=== Extrait retenu ===

Poème délicat, tout en allusion, avec une utilisation subtile du parallélisme, dont a particulièrement été commenté le dernier vers : et depuis que nous nous sommes quittés, combien de fois la poussière n’est-elle pas tombée des poutres ? Manière originale d’évoquer le temps qui s’est écoulé depuis que la poétesse qui écrit n’a pas revu l’homme auquel elle ne cesse de songer, en mesurant le temps à l’aune de la poussière qui s’accumule sur les poutres et finit pas en tomber, régulièrement – image aussi de l’impermanence des choses.

 

Christiane a ensuite trouvé, et recommande, une édition bilingue de la cinquantaine de poèmes qui nous restent de Yu Xuanji, préfacée et annotée par les traducteurs :

Yu Xuanji. Dans le souffle du sabre, trad. Shanshan Sun et Anne-Marie Jeanjean, calligraphies de Shanshan Sun, éditions L’Harmattan, coll. « Levée d’ancre », 2023, 152 p.

  

 

Recueil bilingue des poèmes de Yu Xuanji

 

 

Elle a terminé en faisant une brève comparaison entre le roman de Van Gulik et celui de Qiu Xiaolong qu’elle a lu également. Elle a trouvé le premier beaucoup plus riche, mais, dans celui de Qiu Xiaolong, elle a apprécié les développements sur la politique et le piment que cela apporte à l’histoire.

=== Données brutes ===

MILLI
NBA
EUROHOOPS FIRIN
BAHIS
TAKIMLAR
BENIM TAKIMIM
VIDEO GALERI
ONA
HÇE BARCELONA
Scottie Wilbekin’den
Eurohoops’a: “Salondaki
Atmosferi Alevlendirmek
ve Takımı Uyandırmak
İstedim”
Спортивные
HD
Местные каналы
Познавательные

===
=== Données brutes ===

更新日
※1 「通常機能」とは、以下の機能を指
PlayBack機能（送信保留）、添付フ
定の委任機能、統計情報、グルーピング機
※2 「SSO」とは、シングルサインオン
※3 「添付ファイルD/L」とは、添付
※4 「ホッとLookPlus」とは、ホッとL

===

Consigne 1: En une à trois phrases, expliquez pourquoi l'extrait consacré à Yu Xuanji qualifie le dernier vers du poème de manière originale d'évoquer le temps écoulé.
Consigne 2: Poursuivez l'extrait consacré à Yu Xuanji à partir de sa dernière phrase.
Les items proviennent d'une autre source que l'extrait.

Réponse 1: Ce vers mesure le temps écoulé depuis que la poétesse n'a pas revu l'homme auquel elle ne cesse de songer à l'aune de la poussière. Celle-ci s'accumule sur les poutres et finit par en tomber, régulièrement. C'est aussi une image de l'impermanence des choses.

Réponse 2:
 

-     Geneviève B. a « adoré » le roman de Van Gulik, dit-elle d’un air radieux. Et se propose de faire des dessins pour compléter ceux qui manquent dans la version originale car elle trouve que le récit suscite une foule d’images.

 

Ceci dit, modère-t-elle aussitôt, elle n’a pas compris le personnage de la poétesse, juste esquissé, trop évanescent. Et n’a pas aimé la fin du roman, une conclusion en queue de poisson. Mais tout le reste du récit lui a beaucoup plu, en particulier les détails très concrets de la vie quotidienne : les détails vestimentaires répondant aux exigences de l’étiquette et, dans les face-à-face entre le magistrat Lo et le juge Di, les marques subtiles des différences de statut social, de rang hiérarchique et d’âge. Une narration tellement bien écrite, dit-elle, avec un tel cachet d’authenticité, qu’on pourrait à chaque instant se demander si c’est un Occidental ou un Chinois qui en est l’auteur.

 

Elle s’est donc intéressée à l’auteur, justement, et à ses recherches sinologiques, en se rappelant que les Pays-Bas ont été un pays pionnier dans la découverte de l’Extrême-Orient.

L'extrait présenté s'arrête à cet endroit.